# TEXT BLOCK
"""
Unfortunately, the sklearn machine learning package can’t create a decision tree from categorical data. There is in-progress work to allow this, but for now we need another way to represent the data in a decision tree with the library. A naive approach would be to just enumerate each category - for instance, converting sunny/raining/cloudy to values such as 0, 1, and 2. There are some unfortunate side effects of doing this though, such as the values being comparable (sunny < raining) and continuous. To get around this, we “one hot encode” the data:

categories = [classes['supplies'], classes['weather'], classes['worked?']]
encoder = OneHotEncoder(categories=categories)

x_data = encoder.fit_transform(data)

One hot encoding allows us to convert categorical data into values recognizable by ML algorithms expecting continuous data. It works by taking a class and dividing it up into each option, with a bit representing whether the option is present.
"""
# Short-answer chart tasks
"""
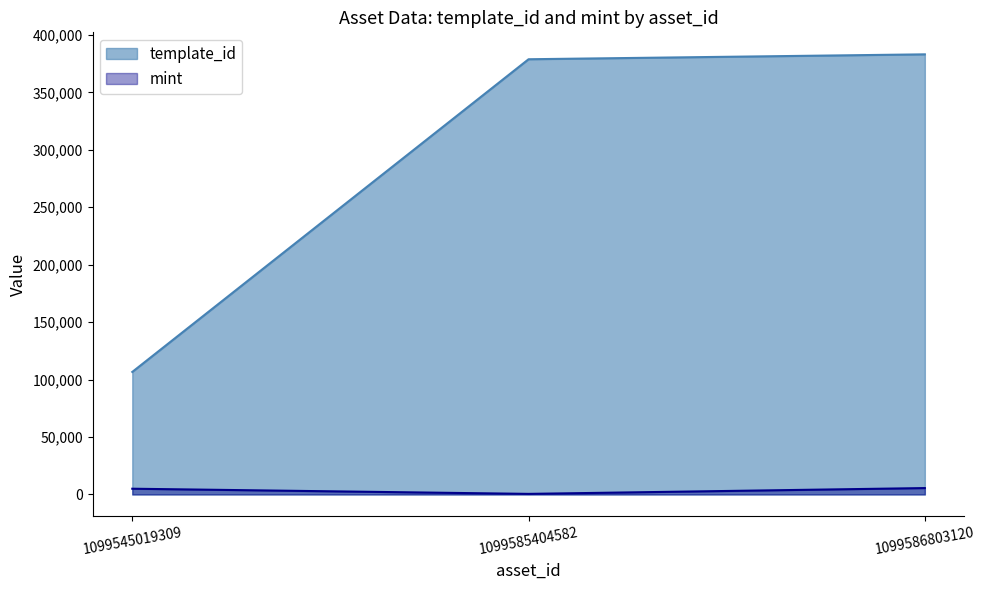

At which category is the sum across all series the highest?

1099586803120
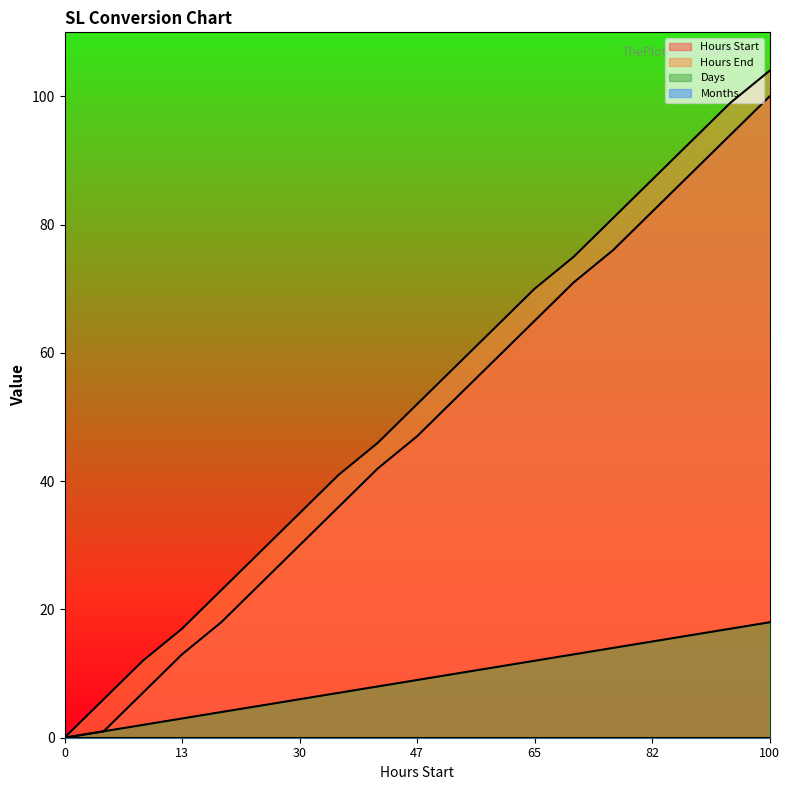

True or false: Days and Hours End cross at least once.

False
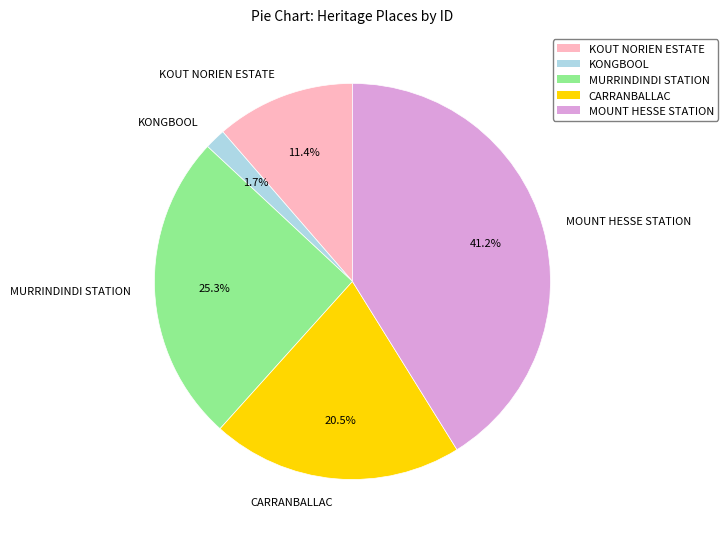

To the nearest percent, what is the combined percentage of CARRANBALLAC and MOUNT HESSE STATION?

62%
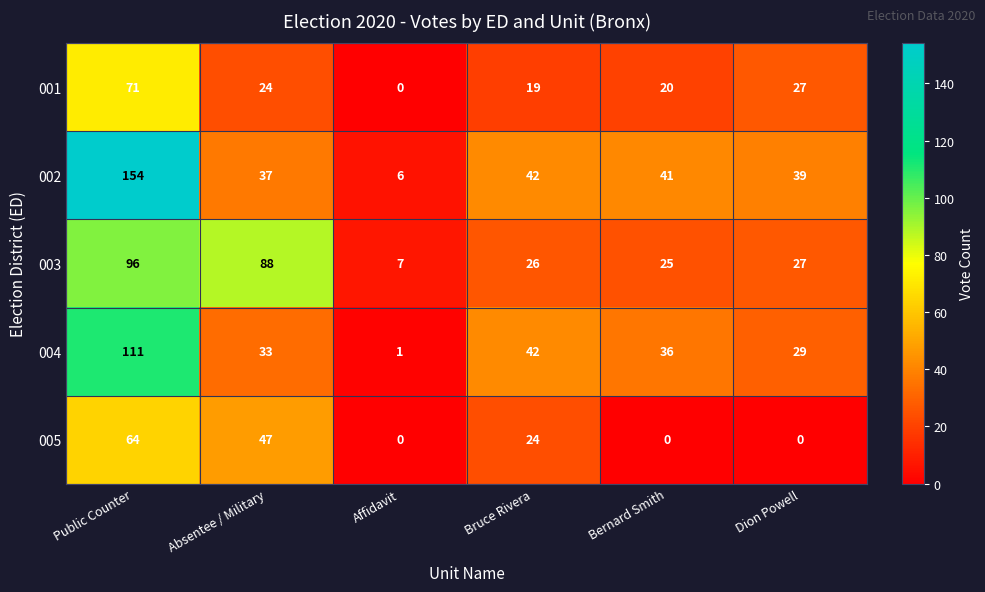

Reading left to right, transcribe all the data shown in this chart.

001: 71	24	0	19	20	27
002: 154	37	6	42	41	39
003: 96	88	7	26	25	27
004: 111	33	1	42	36	29
005: 64	47	0	24	0	0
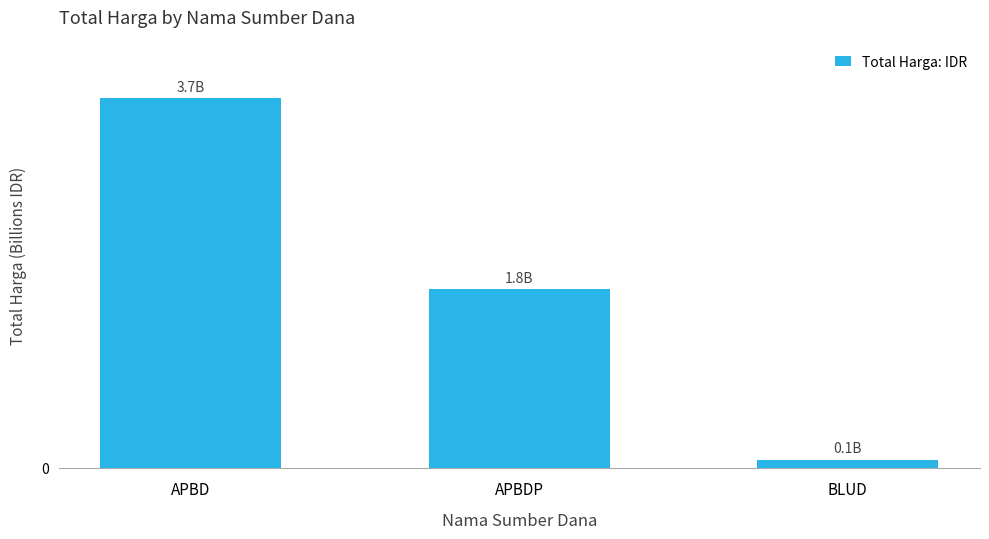

True or false: the data shows 1.8 at APBDP.

True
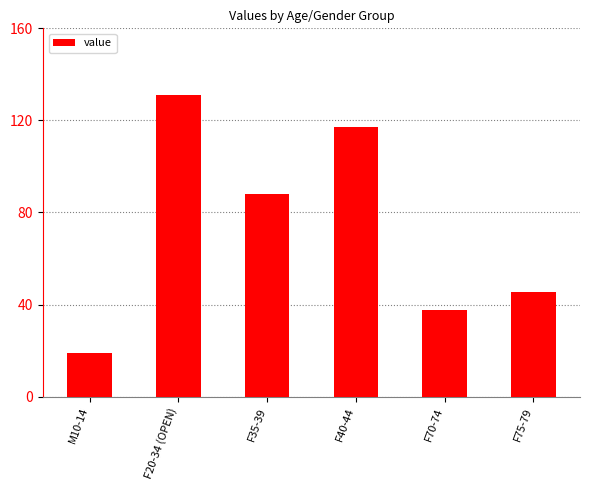

At which label is the value closest to 74?

F35-39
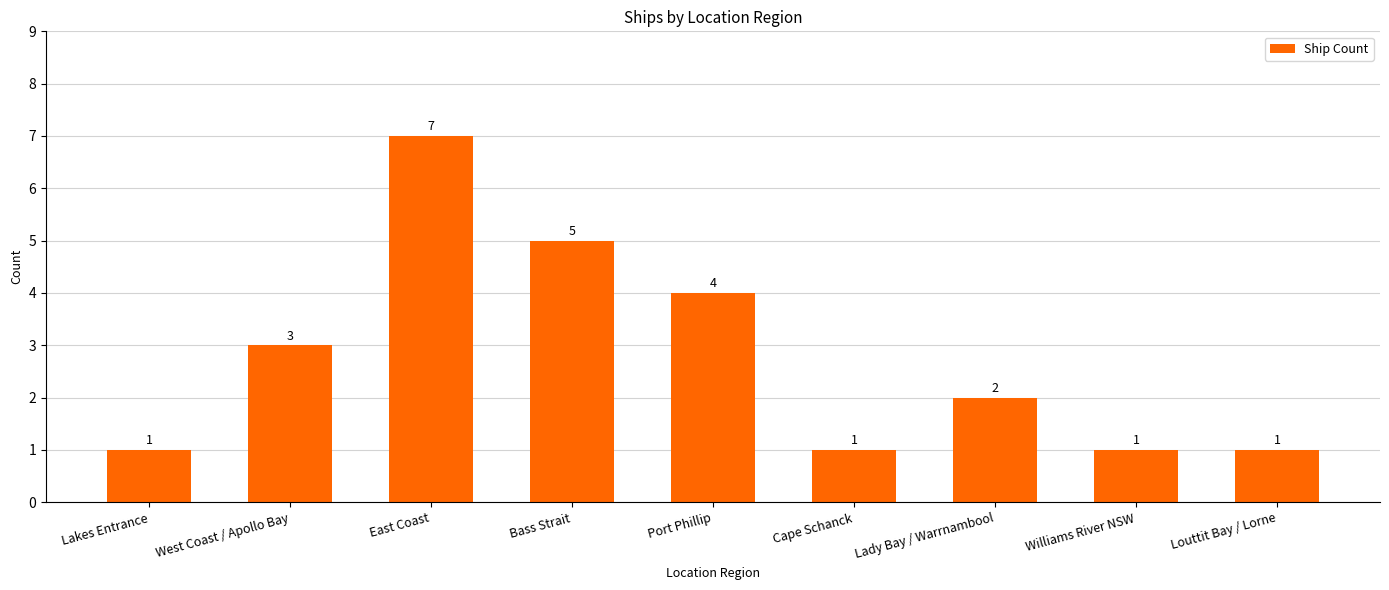

How many categories are shown in the chart?

9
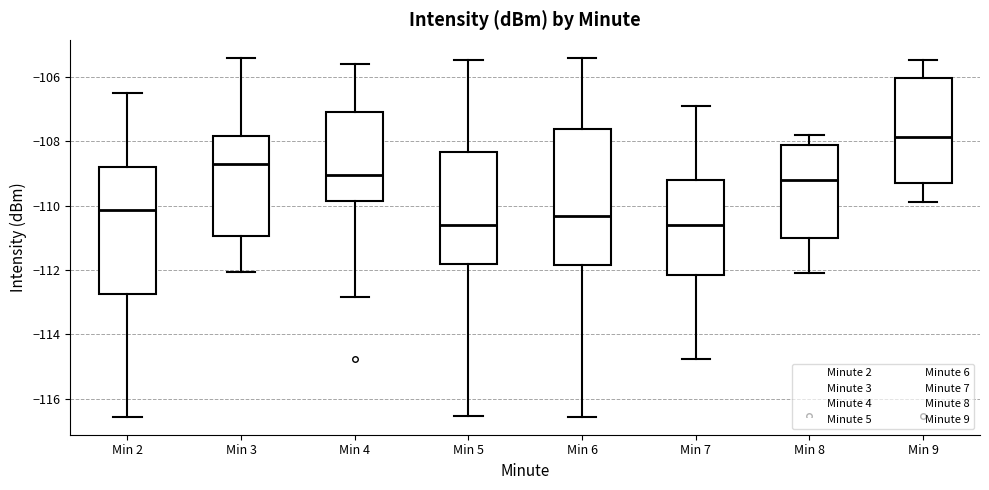

Reading left to right, transcribe this box plot: for each box, give where its median line is, the range the box spans, and where its two whiskers end, as read against the y-axis. The values are not printed on the chart, so give them approximately, as read against the axis.

Min 2: median -110.2, box -112.8 to -108.8, whiskers -116.6 to -106.6
Min 3: median -108.8, box -111.0 to -107.8, whiskers -112.0 to -105.4
Min 4: median -109.0, box -109.8 to -107.2, whiskers -112.8 to -105.6
Min 5: median -110.6, box -111.8 to -108.4, whiskers -116.6 to -105.4
Min 6: median -110.4, box -111.8 to -107.6, whiskers -116.6 to -105.4
Min 7: median -110.6, box -112.2 to -109.2, whiskers -114.8 to -106.8
Min 8: median -109.2, box -111.0 to -108.2, whiskers -112.0 to -107.8
Min 9: median -107.8, box -109.2 to -106.0, whiskers -110.0 to -105.4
"""
# TO DO
Continue the text on one-hot encoding categorical data for decision trees from the point where it ends. The records were taken from a separate source.

# EXERCISE OUTPUT
Now that we have data suited to sklearn’s decision tree model, we simply fit the classifier to the data:

# Form and fit our decision tree to the now-encoded data
classifier = DecisionTreeClassifier()
tree = classifier.fit(x_data, target)

The rest of the code involves creating some random prediction input to show how you can use the tree. We create a random set of data in the same format as the data above, then pass it into DecisionTreeClassifier’s predict method. This gives us an array of predicted target variables - in this case, yes or no answers to whether Mike will go shopping:

# Use our tree to predict the outcome of the random values
prediction_results = tree.predict(encoder.transform(prediction_data))